WHAT TO DO:
The entries follow. Copy every line in which "klikken" appears.

DATA FOR THE TASK:

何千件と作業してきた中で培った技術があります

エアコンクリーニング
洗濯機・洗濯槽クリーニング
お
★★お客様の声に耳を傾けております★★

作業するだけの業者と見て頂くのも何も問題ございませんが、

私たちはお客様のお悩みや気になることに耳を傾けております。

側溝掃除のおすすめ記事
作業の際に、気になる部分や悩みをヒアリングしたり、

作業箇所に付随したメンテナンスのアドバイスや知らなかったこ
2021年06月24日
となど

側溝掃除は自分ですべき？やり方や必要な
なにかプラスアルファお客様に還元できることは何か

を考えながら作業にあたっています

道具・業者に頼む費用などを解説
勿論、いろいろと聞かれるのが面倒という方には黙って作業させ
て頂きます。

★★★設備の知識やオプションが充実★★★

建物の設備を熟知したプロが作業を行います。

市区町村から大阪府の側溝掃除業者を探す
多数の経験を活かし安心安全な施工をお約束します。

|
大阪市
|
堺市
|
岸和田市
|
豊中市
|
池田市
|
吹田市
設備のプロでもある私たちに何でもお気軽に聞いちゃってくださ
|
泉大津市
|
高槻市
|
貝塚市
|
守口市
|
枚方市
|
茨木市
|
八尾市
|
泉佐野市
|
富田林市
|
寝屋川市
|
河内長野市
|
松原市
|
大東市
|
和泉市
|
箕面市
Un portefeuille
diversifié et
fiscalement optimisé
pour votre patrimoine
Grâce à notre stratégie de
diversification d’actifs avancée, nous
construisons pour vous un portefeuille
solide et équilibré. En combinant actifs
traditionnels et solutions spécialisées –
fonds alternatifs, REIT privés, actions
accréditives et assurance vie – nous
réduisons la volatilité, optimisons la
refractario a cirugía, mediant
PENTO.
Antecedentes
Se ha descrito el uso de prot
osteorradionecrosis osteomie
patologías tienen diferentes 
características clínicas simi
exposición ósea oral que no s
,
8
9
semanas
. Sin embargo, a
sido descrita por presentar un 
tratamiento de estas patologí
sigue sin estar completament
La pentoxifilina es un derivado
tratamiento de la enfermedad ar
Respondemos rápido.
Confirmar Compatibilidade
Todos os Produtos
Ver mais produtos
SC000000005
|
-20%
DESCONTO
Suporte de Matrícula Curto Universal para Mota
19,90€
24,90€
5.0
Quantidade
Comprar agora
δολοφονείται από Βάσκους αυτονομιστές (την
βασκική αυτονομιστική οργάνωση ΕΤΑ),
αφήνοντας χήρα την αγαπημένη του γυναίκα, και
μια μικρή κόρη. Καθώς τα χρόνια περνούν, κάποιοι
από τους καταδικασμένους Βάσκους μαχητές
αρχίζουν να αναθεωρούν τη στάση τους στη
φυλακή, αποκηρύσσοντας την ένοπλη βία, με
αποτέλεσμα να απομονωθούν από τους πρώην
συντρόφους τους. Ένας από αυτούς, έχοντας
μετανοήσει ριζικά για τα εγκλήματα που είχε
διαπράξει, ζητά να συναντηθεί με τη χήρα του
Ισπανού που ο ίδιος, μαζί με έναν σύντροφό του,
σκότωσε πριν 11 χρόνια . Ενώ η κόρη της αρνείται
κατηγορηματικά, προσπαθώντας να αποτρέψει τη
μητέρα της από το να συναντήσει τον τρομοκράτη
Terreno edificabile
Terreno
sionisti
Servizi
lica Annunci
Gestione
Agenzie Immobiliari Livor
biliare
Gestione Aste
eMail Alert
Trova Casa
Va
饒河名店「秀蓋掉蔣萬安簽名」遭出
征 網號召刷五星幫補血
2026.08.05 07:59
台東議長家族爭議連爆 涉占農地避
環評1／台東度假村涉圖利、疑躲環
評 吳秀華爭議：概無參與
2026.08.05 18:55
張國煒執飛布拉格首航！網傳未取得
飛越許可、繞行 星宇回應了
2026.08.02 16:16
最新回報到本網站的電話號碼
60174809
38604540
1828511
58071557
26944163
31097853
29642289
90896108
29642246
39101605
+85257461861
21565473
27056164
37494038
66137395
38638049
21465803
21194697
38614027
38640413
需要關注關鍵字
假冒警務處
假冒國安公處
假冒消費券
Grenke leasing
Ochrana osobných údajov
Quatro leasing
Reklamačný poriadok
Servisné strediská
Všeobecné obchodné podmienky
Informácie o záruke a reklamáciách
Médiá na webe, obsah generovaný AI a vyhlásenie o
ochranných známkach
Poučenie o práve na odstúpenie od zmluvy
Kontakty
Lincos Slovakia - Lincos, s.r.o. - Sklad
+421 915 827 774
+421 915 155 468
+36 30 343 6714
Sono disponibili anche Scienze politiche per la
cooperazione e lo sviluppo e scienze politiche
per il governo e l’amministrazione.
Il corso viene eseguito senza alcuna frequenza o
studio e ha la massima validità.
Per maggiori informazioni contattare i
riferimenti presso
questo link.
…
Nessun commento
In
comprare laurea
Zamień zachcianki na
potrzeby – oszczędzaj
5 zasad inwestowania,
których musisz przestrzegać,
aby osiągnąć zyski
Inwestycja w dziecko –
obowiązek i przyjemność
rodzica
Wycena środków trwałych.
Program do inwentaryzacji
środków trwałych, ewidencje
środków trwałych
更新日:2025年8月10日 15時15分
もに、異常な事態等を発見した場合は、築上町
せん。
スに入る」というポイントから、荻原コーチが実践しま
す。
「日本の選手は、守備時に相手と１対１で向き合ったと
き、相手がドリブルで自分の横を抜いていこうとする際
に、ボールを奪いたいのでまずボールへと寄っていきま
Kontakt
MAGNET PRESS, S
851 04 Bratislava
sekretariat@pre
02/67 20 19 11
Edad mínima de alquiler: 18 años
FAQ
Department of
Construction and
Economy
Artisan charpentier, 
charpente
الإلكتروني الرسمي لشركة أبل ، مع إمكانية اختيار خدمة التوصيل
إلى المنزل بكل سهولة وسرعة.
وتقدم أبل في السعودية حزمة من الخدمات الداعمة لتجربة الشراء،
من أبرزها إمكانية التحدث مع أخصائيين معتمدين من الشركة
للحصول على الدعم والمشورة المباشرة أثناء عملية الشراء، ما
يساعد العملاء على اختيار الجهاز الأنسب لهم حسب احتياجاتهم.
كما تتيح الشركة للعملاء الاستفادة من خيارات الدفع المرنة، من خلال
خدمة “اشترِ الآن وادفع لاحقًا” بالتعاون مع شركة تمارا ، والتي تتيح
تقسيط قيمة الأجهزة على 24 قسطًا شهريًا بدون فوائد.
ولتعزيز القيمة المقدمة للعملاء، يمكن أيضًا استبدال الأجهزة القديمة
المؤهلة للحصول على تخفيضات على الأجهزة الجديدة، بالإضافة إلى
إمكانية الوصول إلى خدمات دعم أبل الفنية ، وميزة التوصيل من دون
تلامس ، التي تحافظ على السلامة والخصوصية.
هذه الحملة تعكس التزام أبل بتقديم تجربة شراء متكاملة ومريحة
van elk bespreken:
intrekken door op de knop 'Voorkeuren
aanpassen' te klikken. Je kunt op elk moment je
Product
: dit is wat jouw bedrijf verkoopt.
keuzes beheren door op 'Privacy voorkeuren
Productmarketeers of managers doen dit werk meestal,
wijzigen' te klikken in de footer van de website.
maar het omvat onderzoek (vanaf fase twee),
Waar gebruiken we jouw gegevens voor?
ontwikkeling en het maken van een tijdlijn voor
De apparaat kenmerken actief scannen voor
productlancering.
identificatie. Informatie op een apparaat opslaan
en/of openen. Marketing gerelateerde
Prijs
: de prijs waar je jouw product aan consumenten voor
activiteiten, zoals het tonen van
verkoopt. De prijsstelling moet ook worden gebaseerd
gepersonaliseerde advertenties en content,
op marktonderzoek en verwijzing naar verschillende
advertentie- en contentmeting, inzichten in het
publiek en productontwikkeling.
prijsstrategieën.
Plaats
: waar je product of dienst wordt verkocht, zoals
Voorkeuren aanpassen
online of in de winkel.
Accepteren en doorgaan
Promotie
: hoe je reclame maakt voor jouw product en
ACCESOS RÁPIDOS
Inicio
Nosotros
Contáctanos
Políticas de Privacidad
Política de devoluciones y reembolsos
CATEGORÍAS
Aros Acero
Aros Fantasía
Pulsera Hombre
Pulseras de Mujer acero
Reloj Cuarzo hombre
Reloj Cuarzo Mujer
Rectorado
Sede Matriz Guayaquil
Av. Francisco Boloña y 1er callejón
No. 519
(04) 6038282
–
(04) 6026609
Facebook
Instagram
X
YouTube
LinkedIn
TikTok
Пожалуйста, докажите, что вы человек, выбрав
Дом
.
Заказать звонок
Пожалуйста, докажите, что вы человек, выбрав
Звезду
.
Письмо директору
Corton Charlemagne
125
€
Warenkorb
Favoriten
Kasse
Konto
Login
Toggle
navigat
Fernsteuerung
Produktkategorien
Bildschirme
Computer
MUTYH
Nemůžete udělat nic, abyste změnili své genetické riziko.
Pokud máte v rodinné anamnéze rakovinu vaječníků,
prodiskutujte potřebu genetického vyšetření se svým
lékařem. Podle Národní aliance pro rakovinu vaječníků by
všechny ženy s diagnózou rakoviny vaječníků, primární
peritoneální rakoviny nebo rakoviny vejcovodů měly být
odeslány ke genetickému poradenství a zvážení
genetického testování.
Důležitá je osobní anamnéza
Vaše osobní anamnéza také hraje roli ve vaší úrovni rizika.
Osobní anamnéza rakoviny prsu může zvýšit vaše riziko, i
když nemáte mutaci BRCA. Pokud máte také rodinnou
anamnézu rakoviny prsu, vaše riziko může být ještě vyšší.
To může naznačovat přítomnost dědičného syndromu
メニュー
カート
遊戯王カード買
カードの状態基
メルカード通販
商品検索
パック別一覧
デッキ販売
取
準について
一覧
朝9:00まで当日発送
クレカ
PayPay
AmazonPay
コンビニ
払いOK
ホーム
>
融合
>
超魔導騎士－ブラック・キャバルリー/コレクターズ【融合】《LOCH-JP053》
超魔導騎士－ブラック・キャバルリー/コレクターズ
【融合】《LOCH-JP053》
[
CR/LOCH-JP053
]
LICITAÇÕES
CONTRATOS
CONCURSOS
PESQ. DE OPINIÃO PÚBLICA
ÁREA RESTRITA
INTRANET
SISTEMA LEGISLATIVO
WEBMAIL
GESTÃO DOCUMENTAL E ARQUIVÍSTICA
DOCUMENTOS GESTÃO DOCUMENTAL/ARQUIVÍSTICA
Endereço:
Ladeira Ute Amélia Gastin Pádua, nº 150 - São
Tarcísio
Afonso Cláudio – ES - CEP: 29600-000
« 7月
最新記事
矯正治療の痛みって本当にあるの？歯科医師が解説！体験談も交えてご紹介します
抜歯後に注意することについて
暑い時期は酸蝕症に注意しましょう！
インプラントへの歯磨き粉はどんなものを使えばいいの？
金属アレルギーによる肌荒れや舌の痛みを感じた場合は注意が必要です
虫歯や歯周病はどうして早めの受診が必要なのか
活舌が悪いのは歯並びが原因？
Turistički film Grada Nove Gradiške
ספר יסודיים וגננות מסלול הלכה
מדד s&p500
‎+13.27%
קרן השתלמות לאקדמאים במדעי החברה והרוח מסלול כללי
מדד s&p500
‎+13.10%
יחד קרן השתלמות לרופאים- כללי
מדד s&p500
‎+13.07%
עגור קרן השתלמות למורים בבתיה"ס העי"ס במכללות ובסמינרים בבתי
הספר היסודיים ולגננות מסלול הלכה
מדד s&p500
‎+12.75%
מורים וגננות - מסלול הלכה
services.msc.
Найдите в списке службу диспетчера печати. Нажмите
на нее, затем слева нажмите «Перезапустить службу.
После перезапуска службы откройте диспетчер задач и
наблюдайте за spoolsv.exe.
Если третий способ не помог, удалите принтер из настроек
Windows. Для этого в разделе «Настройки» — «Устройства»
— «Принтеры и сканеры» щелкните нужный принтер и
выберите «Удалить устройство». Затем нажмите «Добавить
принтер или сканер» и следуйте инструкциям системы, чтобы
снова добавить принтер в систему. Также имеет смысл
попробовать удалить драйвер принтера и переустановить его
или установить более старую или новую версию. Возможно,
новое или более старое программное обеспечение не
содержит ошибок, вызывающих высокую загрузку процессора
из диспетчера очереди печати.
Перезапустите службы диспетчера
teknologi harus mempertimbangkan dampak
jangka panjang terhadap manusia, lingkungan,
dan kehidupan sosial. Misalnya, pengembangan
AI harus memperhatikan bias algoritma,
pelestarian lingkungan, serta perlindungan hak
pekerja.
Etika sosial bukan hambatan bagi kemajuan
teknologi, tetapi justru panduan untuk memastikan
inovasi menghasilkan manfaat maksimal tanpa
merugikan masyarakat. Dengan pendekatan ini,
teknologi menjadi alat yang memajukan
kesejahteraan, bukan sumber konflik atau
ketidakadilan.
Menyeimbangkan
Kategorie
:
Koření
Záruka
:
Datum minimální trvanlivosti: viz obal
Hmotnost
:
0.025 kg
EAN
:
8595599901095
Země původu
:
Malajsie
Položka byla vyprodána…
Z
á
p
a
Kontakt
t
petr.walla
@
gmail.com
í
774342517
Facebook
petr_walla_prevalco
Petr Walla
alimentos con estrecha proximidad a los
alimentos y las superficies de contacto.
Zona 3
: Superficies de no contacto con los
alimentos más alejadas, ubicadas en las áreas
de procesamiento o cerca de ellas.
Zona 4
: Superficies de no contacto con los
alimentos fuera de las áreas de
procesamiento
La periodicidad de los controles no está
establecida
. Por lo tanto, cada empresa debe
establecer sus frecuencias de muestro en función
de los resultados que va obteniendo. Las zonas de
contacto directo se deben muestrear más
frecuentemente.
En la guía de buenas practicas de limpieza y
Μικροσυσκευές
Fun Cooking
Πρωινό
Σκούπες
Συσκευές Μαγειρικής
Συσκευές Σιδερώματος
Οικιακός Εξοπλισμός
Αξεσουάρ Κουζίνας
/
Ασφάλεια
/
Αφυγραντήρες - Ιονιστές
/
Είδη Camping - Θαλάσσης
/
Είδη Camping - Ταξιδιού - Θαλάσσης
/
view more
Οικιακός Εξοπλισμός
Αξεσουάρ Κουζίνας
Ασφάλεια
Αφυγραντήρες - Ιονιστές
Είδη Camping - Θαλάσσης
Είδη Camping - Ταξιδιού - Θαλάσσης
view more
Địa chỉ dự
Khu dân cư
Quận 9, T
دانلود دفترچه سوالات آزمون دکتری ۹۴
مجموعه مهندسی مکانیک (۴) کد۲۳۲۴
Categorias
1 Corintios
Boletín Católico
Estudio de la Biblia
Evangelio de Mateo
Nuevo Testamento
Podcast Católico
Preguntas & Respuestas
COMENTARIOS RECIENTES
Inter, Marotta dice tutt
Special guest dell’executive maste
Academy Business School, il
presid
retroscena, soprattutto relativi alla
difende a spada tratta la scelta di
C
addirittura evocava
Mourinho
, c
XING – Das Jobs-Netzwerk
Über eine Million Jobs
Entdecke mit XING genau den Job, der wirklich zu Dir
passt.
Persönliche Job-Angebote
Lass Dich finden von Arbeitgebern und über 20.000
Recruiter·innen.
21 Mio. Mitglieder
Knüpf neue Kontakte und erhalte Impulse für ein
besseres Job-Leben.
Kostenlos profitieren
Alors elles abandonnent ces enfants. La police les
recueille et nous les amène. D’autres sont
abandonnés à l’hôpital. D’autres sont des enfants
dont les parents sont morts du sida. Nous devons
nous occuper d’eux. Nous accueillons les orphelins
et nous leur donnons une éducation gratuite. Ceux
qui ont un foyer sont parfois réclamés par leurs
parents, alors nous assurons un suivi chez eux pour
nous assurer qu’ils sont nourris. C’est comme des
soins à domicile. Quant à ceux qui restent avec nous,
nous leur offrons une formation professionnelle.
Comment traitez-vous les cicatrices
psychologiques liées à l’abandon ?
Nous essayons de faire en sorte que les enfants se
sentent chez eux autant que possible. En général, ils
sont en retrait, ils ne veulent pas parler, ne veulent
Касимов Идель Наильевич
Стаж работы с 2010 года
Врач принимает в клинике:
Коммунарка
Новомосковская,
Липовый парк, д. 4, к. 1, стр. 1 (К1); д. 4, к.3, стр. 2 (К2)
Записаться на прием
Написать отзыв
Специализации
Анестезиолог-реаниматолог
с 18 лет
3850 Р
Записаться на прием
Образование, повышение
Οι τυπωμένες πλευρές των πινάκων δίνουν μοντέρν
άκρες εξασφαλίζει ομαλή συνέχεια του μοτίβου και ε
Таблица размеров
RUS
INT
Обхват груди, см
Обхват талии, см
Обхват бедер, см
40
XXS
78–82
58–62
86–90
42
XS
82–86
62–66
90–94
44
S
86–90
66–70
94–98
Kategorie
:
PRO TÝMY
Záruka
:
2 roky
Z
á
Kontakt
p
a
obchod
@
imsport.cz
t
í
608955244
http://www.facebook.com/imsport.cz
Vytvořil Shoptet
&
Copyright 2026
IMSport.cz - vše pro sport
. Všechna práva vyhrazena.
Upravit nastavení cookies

RESPONSE AREA:
aanpassen' te klikken. Je kunt op elk moment je
wijzigen' te klikken in de footer van de website.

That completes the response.